▸ **SUPPLIED INFORMATION**
────

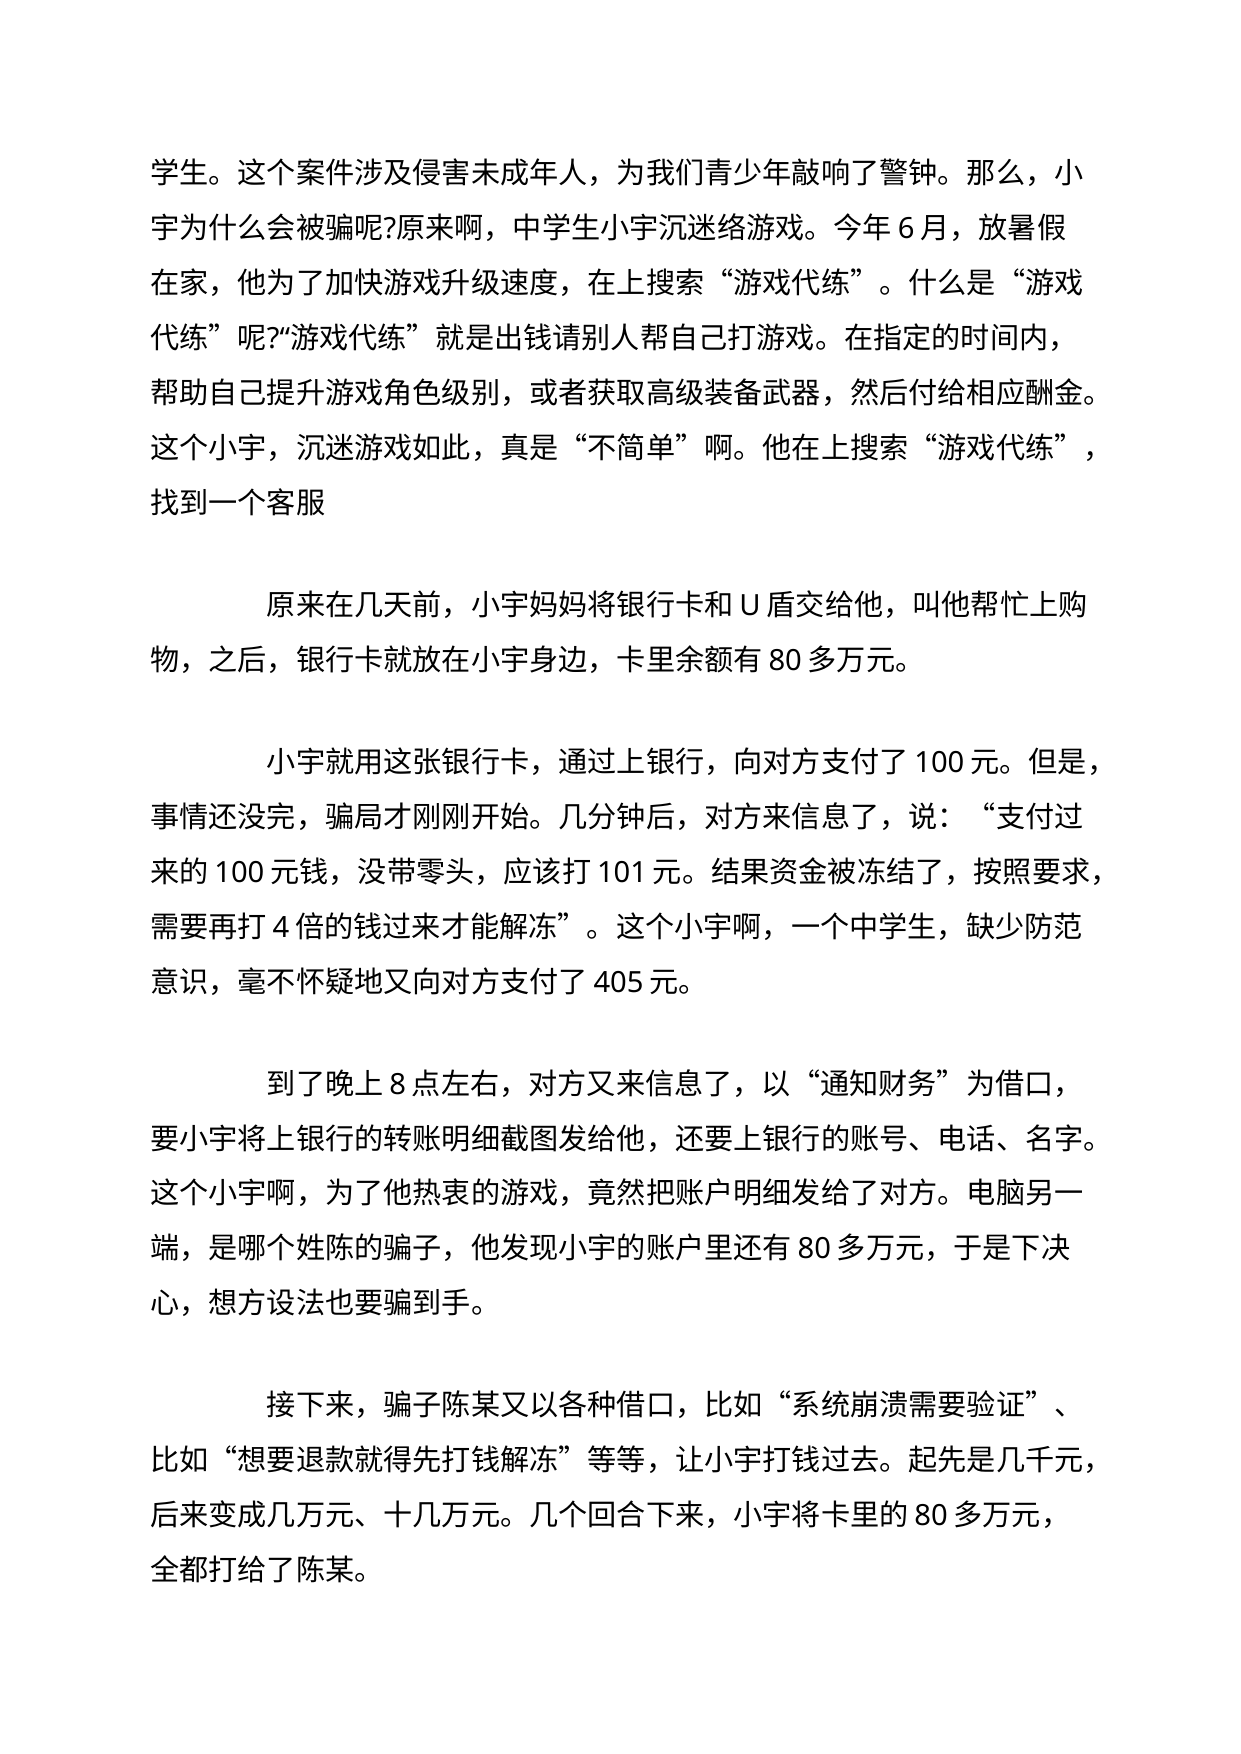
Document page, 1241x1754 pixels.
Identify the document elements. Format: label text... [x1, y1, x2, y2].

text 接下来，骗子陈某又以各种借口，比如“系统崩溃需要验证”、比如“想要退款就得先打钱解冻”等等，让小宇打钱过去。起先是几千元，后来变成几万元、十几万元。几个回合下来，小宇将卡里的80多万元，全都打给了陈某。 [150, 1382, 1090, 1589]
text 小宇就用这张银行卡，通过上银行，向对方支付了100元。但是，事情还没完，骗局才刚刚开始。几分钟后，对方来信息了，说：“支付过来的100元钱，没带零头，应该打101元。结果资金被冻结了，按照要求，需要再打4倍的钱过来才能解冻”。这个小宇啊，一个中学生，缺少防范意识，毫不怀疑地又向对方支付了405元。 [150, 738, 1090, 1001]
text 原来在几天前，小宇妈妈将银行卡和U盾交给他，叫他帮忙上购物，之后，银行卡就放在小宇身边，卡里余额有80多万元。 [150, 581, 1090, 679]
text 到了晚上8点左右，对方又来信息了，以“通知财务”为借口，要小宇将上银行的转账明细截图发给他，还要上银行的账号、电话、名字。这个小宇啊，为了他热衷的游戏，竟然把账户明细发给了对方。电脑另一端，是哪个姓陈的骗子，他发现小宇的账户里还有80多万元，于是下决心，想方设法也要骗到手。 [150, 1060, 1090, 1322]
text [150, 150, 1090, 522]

────

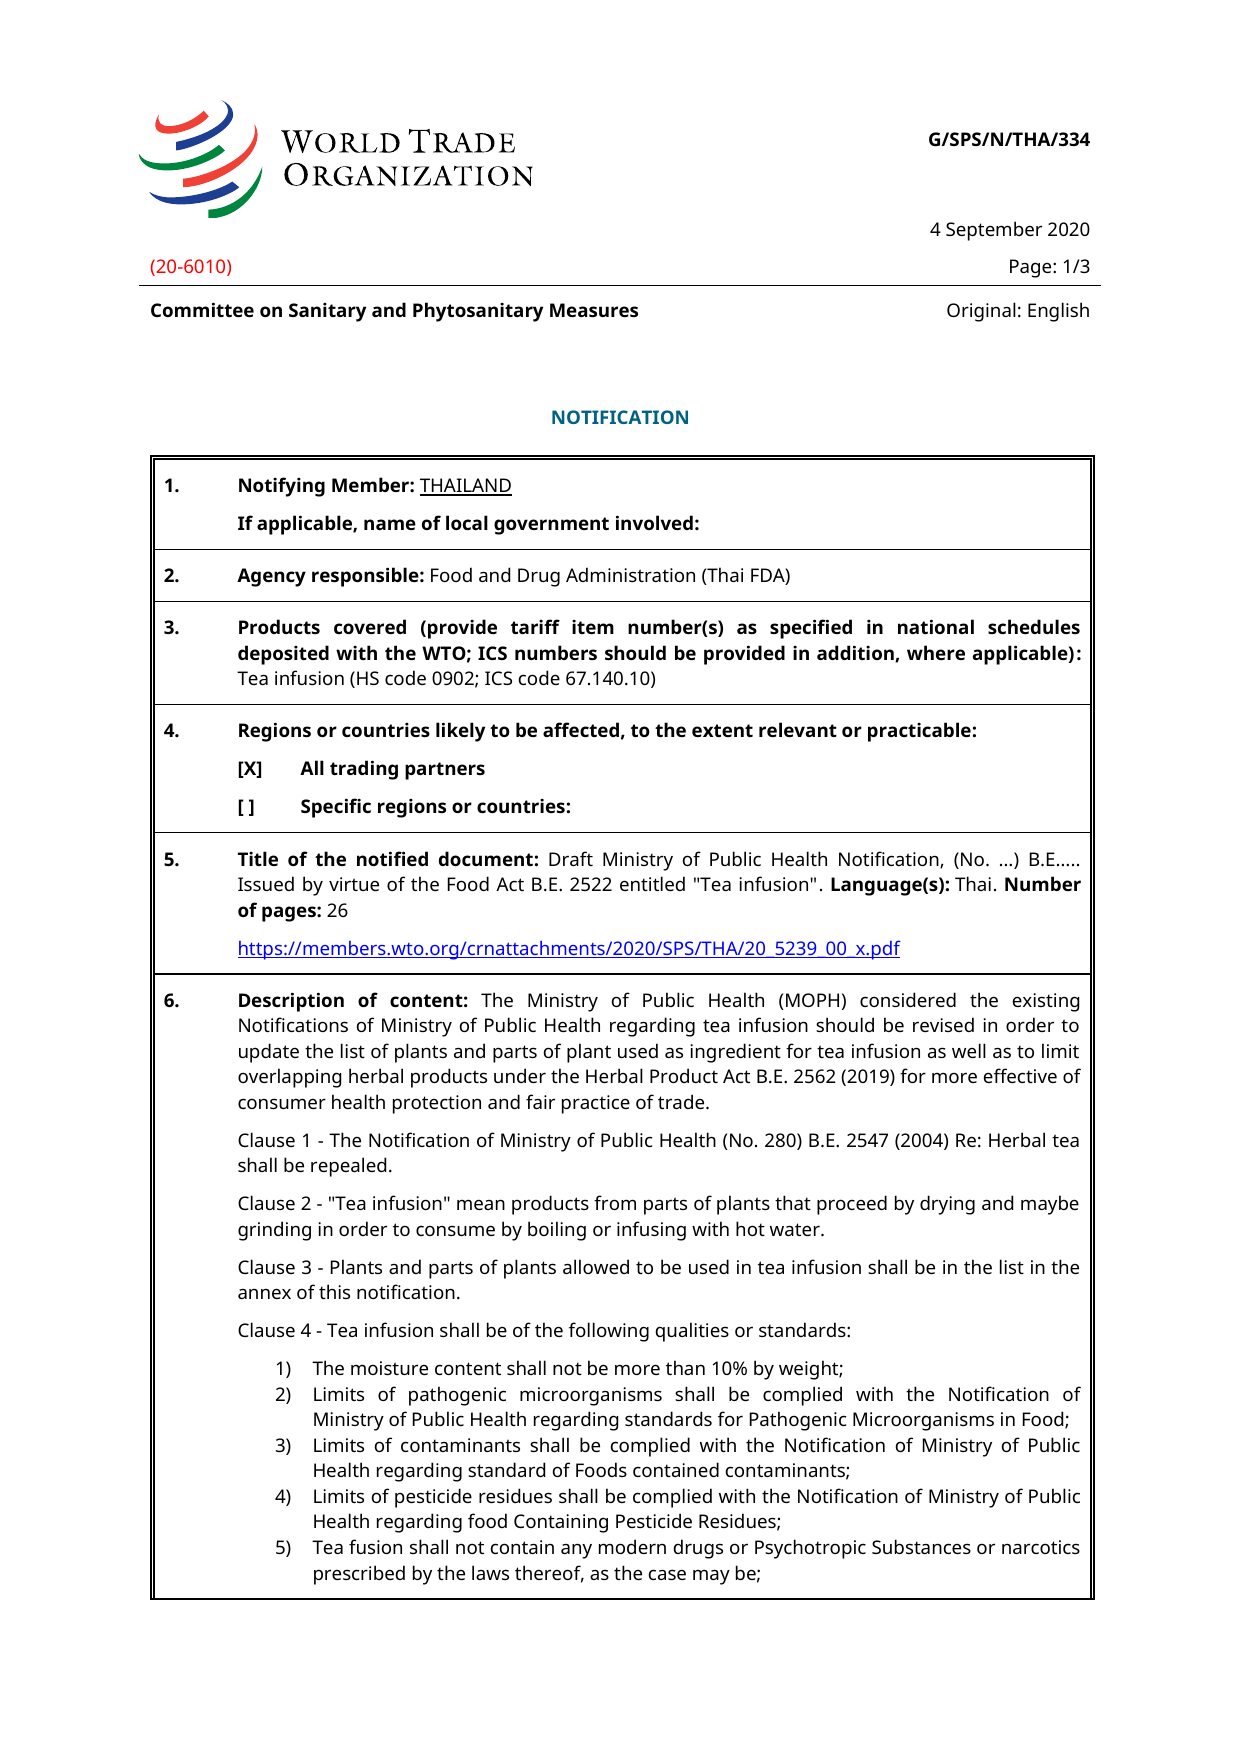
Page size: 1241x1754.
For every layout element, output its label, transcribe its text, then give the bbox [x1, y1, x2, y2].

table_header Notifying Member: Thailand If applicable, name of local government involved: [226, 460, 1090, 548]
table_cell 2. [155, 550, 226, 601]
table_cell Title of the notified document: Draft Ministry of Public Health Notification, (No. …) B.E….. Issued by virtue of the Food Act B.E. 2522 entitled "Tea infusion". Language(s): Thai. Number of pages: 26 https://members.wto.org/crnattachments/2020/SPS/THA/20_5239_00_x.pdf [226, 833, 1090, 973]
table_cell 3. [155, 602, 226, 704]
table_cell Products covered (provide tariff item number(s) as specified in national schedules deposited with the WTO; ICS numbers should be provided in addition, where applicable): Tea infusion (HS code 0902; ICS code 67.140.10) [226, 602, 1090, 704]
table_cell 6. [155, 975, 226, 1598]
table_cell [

────

▸ **EXERCISE BRIEF**
Could you set down, word for word, only the lines above from the line with "Document page, 1241x1754 pixels." to the line with "text [150, 150, 1090, 522]", including both?

▸ **FINISHED TASK**
Document page, 1241x1754 pixels.
Identify the document elements. Format: label text... [x1, y1, x2, y2].

text 接下来，骗子陈某又以各种借口，比如“系统崩溃需要验证”、比如“想要退款就得先打钱解冻”等等，让小宇打钱过去。起先是几千元，后来变成几万元、十几万元。几个回合下来，小宇将卡里的80多万元，全都打给了陈某。 [150, 1382, 1090, 1589]
text 小宇就用这张银行卡，通过上银行，向对方支付了100元。但是，事情还没完，骗局才刚刚开始。几分钟后，对方来信息了，说：“支付过来的100元钱，没带零头，应该打101元。结果资金被冻结了，按照要求，需要再打4倍的钱过来才能解冻”。这个小宇啊，一个中学生，缺少防范意识，毫不怀疑地又向对方支付了405元。 [150, 738, 1090, 1001]
text 原来在几天前，小宇妈妈将银行卡和U盾交给他，叫他帮忙上购物，之后，银行卡就放在小宇身边，卡里余额有80多万元。 [150, 581, 1090, 679]
text 到了晚上8点左右，对方又来信息了，以“通知财务”为借口，要小宇将上银行的转账明细截图发给他，还要上银行的账号、电话、名字。这个小宇啊，为了他热衷的游戏，竟然把账户明细发给了对方。电脑另一端，是哪个姓陈的骗子，他发现小宇的账户里还有80多万元，于是下决心，想方设法也要骗到手。 [150, 1060, 1090, 1322]
text [150, 150, 1090, 522]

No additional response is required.